Ces chrétiens désignèrent alors comme “paganisme”toutes les religions connues autres que la leur, que pratiquaient les “païens”. L’étymologie du mot montre l’intention péjorative comme les mots mécréant, infidèle ou kafir pour les musulmans. Seuls les juifs hébraïques, qui partageaient le même Dieu, gardaient une identité distincte.
Il ne faut pas confondre le paganisme avec l’athéisme.
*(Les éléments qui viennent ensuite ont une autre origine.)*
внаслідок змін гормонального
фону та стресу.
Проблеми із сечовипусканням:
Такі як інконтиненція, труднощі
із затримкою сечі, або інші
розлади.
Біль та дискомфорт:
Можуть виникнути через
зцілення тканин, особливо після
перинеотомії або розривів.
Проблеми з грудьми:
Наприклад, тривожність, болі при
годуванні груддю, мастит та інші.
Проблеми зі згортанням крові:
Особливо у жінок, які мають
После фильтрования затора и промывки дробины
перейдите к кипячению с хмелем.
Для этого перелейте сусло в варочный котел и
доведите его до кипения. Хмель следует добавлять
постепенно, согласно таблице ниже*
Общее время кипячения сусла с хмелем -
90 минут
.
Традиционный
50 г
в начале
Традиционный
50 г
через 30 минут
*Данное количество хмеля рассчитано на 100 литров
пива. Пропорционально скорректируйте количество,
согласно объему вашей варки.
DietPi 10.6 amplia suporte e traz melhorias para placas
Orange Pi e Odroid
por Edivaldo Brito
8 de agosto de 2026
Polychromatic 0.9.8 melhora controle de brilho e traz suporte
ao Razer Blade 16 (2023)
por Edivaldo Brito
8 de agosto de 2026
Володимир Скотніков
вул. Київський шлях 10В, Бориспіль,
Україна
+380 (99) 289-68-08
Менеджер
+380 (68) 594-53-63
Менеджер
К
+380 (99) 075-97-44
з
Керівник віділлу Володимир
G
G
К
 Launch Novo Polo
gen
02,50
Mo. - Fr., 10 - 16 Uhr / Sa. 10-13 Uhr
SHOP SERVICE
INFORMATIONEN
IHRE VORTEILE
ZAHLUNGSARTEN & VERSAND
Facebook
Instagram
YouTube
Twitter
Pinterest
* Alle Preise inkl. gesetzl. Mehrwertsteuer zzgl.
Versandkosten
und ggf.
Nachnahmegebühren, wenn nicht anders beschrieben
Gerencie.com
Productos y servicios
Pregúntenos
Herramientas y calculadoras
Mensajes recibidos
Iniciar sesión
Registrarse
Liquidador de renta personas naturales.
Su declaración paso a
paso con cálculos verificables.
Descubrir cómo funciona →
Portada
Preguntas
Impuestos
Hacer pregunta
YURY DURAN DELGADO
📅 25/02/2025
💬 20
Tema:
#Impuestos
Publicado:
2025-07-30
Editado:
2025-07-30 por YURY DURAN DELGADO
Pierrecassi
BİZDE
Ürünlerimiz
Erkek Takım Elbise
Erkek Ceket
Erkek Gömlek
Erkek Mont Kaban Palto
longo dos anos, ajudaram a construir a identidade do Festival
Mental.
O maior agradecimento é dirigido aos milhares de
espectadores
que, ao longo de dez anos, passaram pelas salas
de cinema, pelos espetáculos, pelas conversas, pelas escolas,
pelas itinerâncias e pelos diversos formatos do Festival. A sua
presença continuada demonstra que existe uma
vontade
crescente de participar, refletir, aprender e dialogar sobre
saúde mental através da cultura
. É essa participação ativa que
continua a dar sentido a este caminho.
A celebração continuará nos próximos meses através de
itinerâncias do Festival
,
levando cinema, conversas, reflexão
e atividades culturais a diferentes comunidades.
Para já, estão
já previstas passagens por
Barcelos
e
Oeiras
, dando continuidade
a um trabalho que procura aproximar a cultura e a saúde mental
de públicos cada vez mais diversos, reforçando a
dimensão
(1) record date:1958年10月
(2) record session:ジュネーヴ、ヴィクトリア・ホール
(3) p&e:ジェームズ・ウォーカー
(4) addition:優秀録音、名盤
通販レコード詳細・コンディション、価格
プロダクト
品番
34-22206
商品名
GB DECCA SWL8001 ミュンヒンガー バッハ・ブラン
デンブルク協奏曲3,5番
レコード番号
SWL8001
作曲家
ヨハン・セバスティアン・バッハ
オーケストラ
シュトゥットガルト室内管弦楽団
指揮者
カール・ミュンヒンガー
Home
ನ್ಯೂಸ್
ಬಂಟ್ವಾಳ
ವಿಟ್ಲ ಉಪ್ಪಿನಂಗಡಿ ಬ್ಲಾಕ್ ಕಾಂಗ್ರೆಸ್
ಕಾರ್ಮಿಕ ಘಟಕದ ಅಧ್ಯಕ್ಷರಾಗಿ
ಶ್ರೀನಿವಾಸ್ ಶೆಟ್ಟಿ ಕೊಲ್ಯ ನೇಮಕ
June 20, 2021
Les païens ont un sens du mystique et du sacré étranger aux athées.
Dans le cadre de la mondialisation, les mouvements néo-païens modernes ont fait leur jonction en 1998 avec les autres religions polythéistes, au sein de la WCER (congrès mondial des religions ethniques), et espèrent être reconnus.”
Le dernier paragraphe étant un point de vue de non-païen, les religions représentées au WCER ne sont pas toutes polythéistes. Vous pouvez aller voir le site du Congrès : http://www.wcer.org/.
Le Sacré donne sa magie à chaque pratique que ce soit pour fêter les 4 fêtes celtiques ou pour accueillir une nouvelle saison actuelle. La Sacré n’est pas dissocié des activités du quotidien, les Dieux sont là , toujours.
Pour les païens il n’y pas de paradis ou d’enfer. A la mort le corps se réincarne et continue son chemin initiatique afin de faire évoluer son esprit.
Chacun suit le chemin qui lui correspond, agit de la manière qui lui plaît, pourvu qu’il ne fasse de mal à personne, ceci implique que nous pratiquions la magie dite blanche. Cette notion est complexe car subjective et en tant que païen nous n’avons pas toujours assez d’une vie pour en saisir les subtilités. C’est peut-être la véritable quête humaine, en somme.
Le paganisme n’a pas de Diable dans son panthéon. Nous sommes tous à la fois bons et mauvais, négatifs et positifs, blancs et noirs dans notre âme. Les divinités aussi ont un côté sombre. Au lieu de rejeter cette partie obscure nous essayons de la connaître, de l’apprivoiser et de la maîtriser. Vaste entreprise…
Cependant nous ne pratiquons pas de magie dite noire (par commodité de vocabulaire). En effet nous considérons que les énergies projetées nous reviennent qu’elles soient bonnes ou mauvaises. Les énergies se diffusent dans l’univers, dans notre monde et tous les autres, affectant par leur nature les êtres qui y séjournent. La magie négative nous fait du mal à tous, y compris à ceux que nous aimons.
Cette religion et art de vivre peut prendre divers visages dont celui que vous découvrirez au fil de ces pages. Le paganisme peut être nordique, celte, amérindien, grec, wiccan… Sans qu’aucune de ces sensibilités ne soit plus “vraie”qu’une autre.
Je vous laisse le soin de vous faire votre opinion avec vos lectures et votre sens critique. Ce qui m’intéresse est plus d’ordre spirituel que polémique.
Je considère que chacun peut choisir sa voie comme il l’entend.
Selon le paganisme, chaque religion, est un chemin différent pour aller au même endroit. Nous reconnaissons la légitimité de toutes les religions à partir du moment où leur démarche est sincère et constructive.
Je ne partage pas avec beaucoup de mes congénères païens la haine des chrétiens. Les tortures et les crimes perpétués par l’inquisition sont des actes barbares sans nom mais je pense qu’il y a eu d’autres génocides terribles. On ne peut décemment pas lutter contre tous ceux qui tuent nos semblables sans tomber soi-même dans la haine et devenir comme ceux que l’on combat. L’Eglise a fait beaucoup de mal et continue d’en faire mais le chrétien, lui, peut être sincère, et qui est-on pour juger du choix spirituel des gens ? J’ai connu des chrétiens plus païens que certains païens…
Enfin, le païen est écologiste dans l’âme et agit de son mieux pour protéger la planète. Il trie ses déchets, essaie d’économiser l’eau, respecte la vie dans son ensemble (on ne tue que pour se défendre et se nourrir) etc.
Si le paganisme touche l’occultisme de près, il n’en reste pas moins ancré dans la réalité quotidienne, et c’est même la condition sine qua non à l’épanouissement de ceux qui choisissent cette route.